Washington – O Departamento de Justiça dos Estados Unidos (DoJ) apresentou nova denúncia por narcotráfico contra o presidente da Venezuela, Nicolás Maduro, sem repetir a acusação de que ele comandaria o chamado Cartel de Los Soles. O documento foi protocolado nesta semana, quase seis anos após a primeira peça, de 2020, que mencionava o cartel 33 vezes e atribuía a Maduro a liderança da suposta organização.
Na versão atual, o termo Cartel de Los Soles aparece apenas duas vezes, de forma secundária, sem qualquer referência ao presidente venezuelano como chefe do grupo. O DoJ agora sustenta que Maduro “participa, perpetua e protege uma cultura de corrupção” na qual integrantes da elite política e militar venezuelana lucrariam com o tráfico de drogas.

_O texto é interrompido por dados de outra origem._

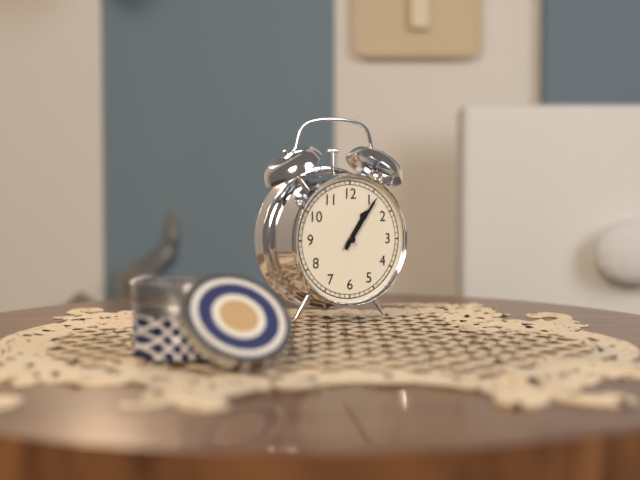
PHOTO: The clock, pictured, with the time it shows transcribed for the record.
1:06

Segundo o texto, esses ganhos ilícitos seriam distribuídos a “funcionários corruptos” que operam em um sistema clientelista conhecido como Cartel de Los Soles — expressão que alude à insígnia em formato de sol utilizada por oficiais de alta patente das Forças Armadas da Venezuela.
Foco em condutas individuais
A mudança chamou atenção porque, no governo Donald Trump, o suposto cartel foi classificado como organização terrorista, argumento usado para justificar a invasão militar à Venezuela em 3 de janeiro deste ano. Especialistas em política de drogas, porém, vêm contestando a existência do grupo e a caracterização da Venezuela como narcoestado.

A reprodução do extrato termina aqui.